Data Management Efficiency

It is well known that the healthcare sector has been late to the game where technology is concerned. Imagine if there was no longer a need to rely on the difficult-to-manage, outdated, and costly systems that are currently in place to manage data. Instead, communication processes and automated security policies could be streamlined into “a single, cross-network platform,” which would result in a significant increase in threat visibility and simplify the IT processes and reduce the burden placed on IT personnel.

File Transfer Integration

Once a data management system is established, “a centralized standard file archive can greatly reduce miscommunication between partners and properly scan any outside data exchange for malware or other potential cyberattacks.” If executed correctly, handling both internal and external data will reduce risks and would be beneficial for nurturing a trustworthy reputation.

Automating Financial Accounting Data

Financial accounting within the health system is time consuming and very costly – the U.S. market alone represents a share of at least $446 billion.

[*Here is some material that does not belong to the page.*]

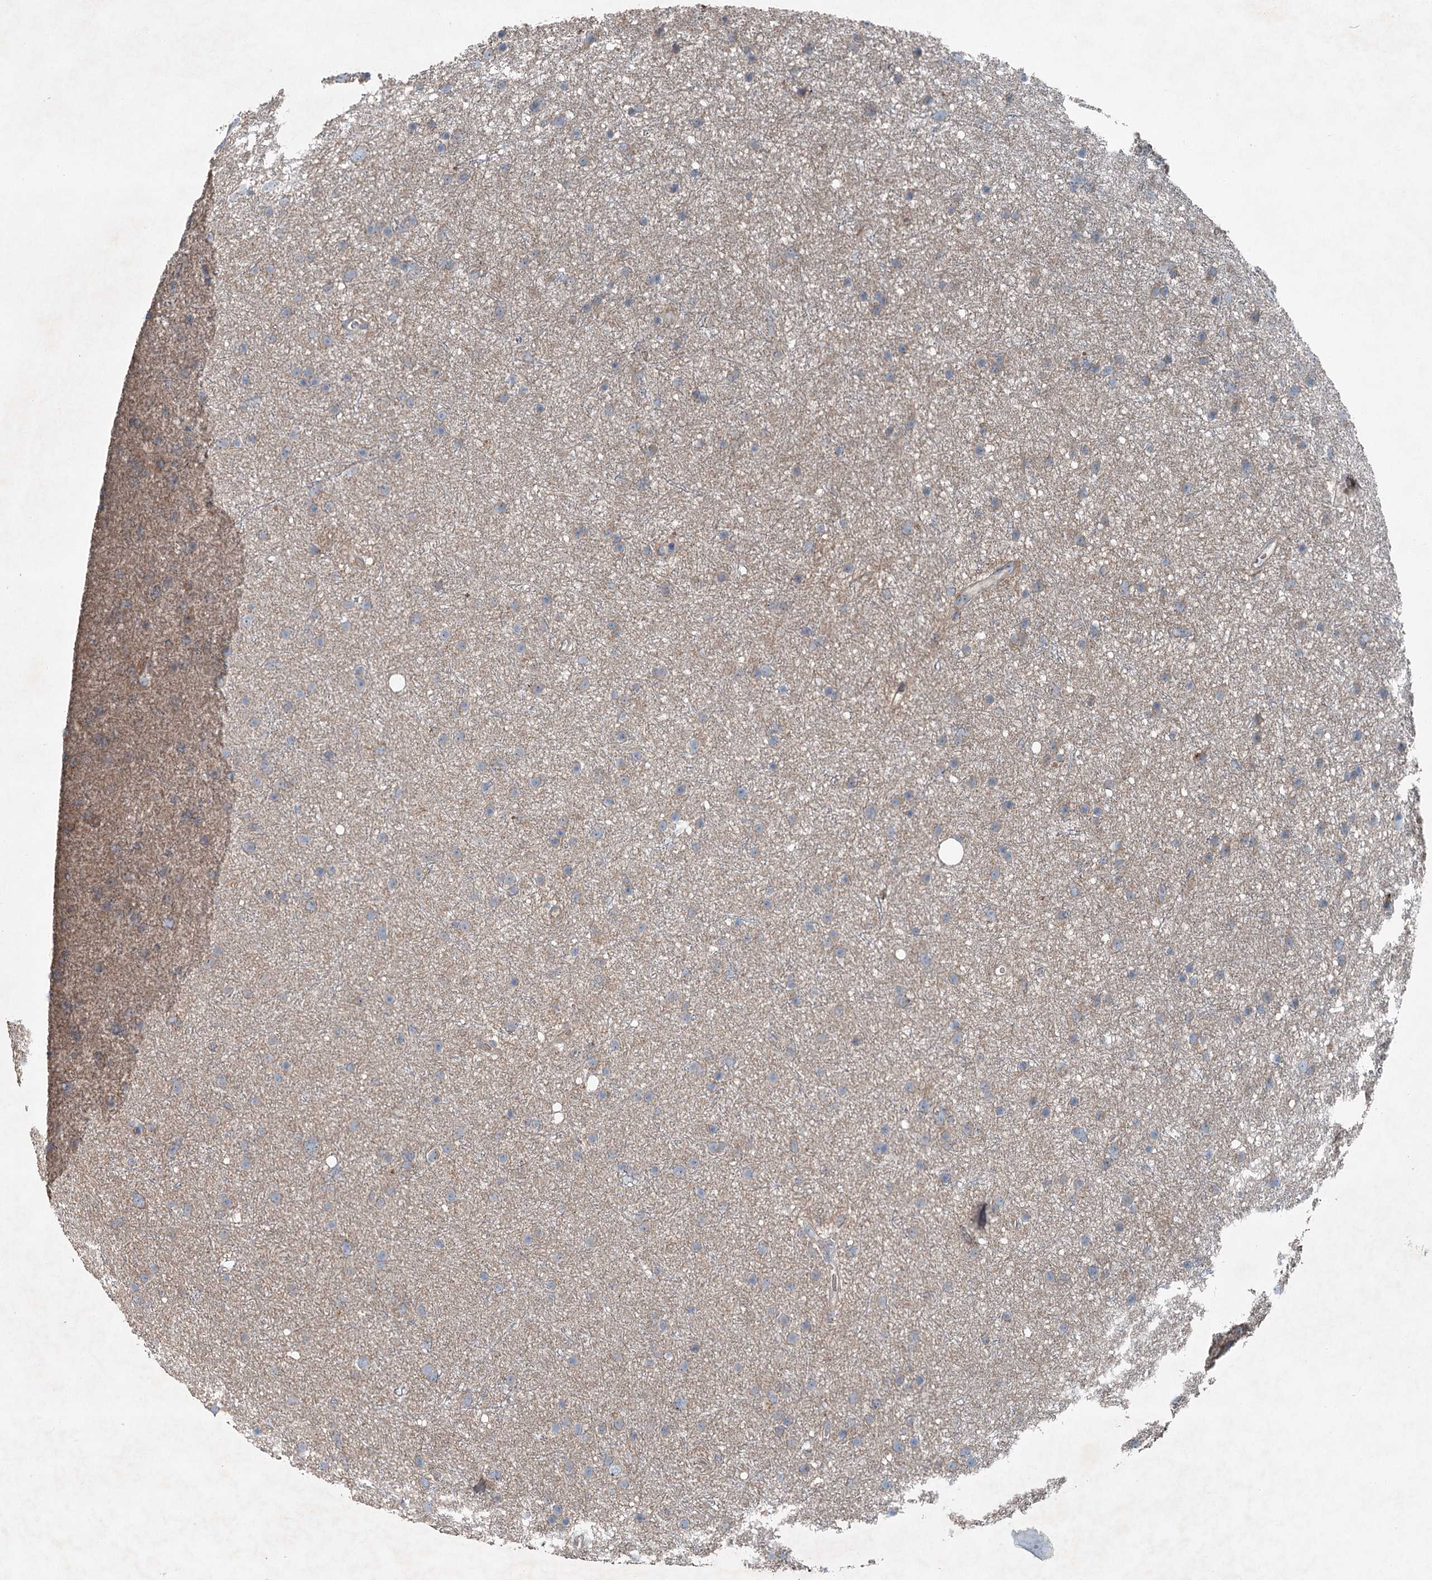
{"staining": {"intensity": "weak", "quantity": "<25%", "location": "cytoplasmic/membranous"}, "tissue": "glioma", "cell_type": "Tumor cells", "image_type": "cancer", "snomed": [{"axis": "morphology", "description": "Glioma, malignant, Low grade"}, {"axis": "topography", "description": "Cerebral cortex"}], "caption": "Immunohistochemical staining of human glioma shows no significant positivity in tumor cells.", "gene": "CHCHD5", "patient": {"sex": "female", "age": 39}}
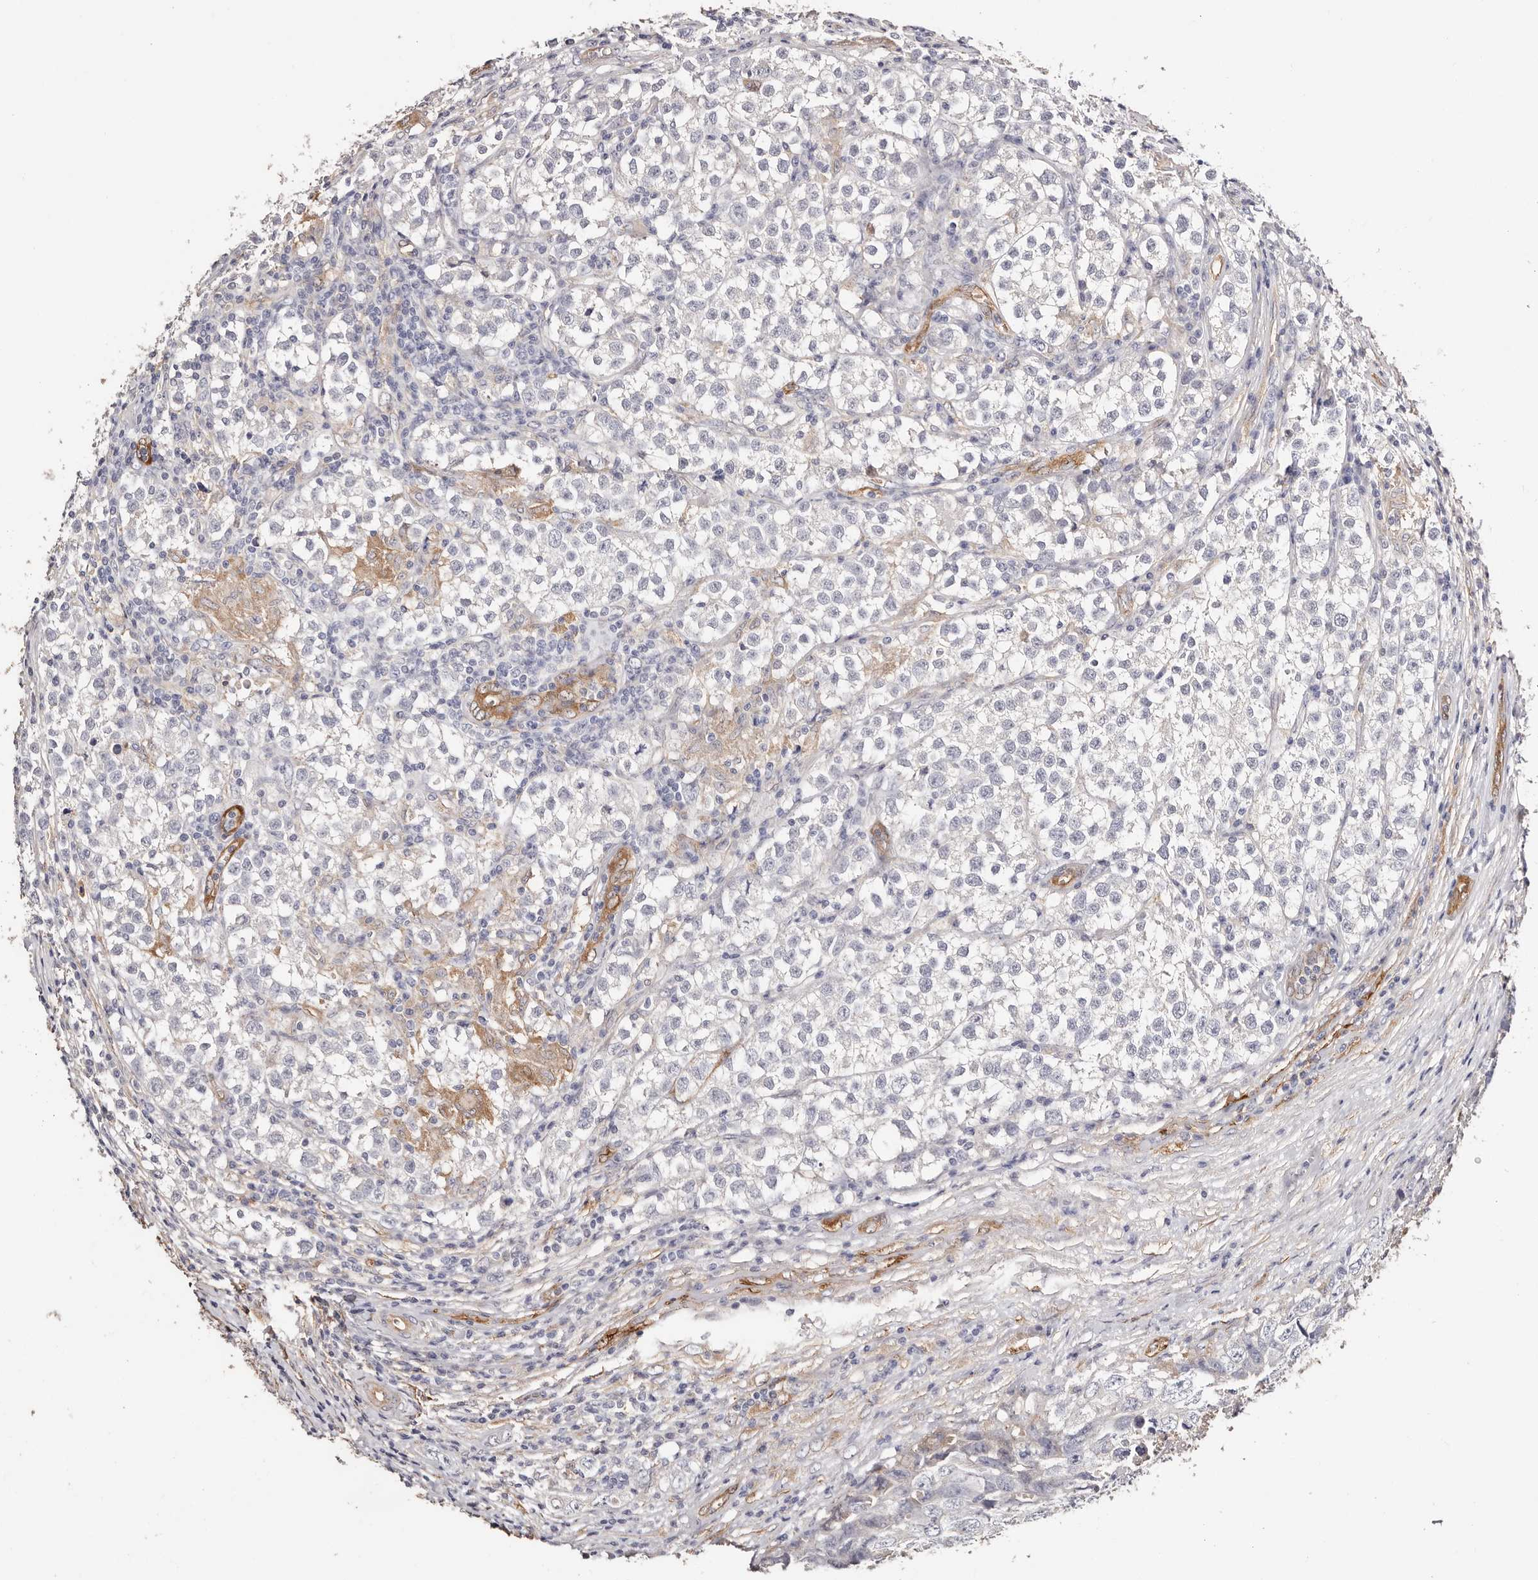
{"staining": {"intensity": "negative", "quantity": "none", "location": "none"}, "tissue": "testis cancer", "cell_type": "Tumor cells", "image_type": "cancer", "snomed": [{"axis": "morphology", "description": "Seminoma, NOS"}, {"axis": "morphology", "description": "Carcinoma, Embryonal, NOS"}, {"axis": "topography", "description": "Testis"}], "caption": "DAB immunohistochemical staining of testis embryonal carcinoma reveals no significant staining in tumor cells.", "gene": "TGM2", "patient": {"sex": "male", "age": 43}}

Payment fraud remains a major risk and can easily be missed by IT professionals who are heavily burdened with accounting platforms and general security concerns. An automated financial policy can eliminate the need for human intervention. Bio-IT World describes this as, “[a cohesive policy] could include a poll every 30 seconds, automatically picking up a file and transforming it from an xml to plaintext, and then returning a notification of receipt within two minutes to emulate the process within other potential company branches, retail chains, third-party vendors, or healthcare providers.”

As pharma continues to have a major role in the healthcare sector, establishing high-quality data protection and infallible cybersecurity will be a difficult-to-reach but incredible accomplishment.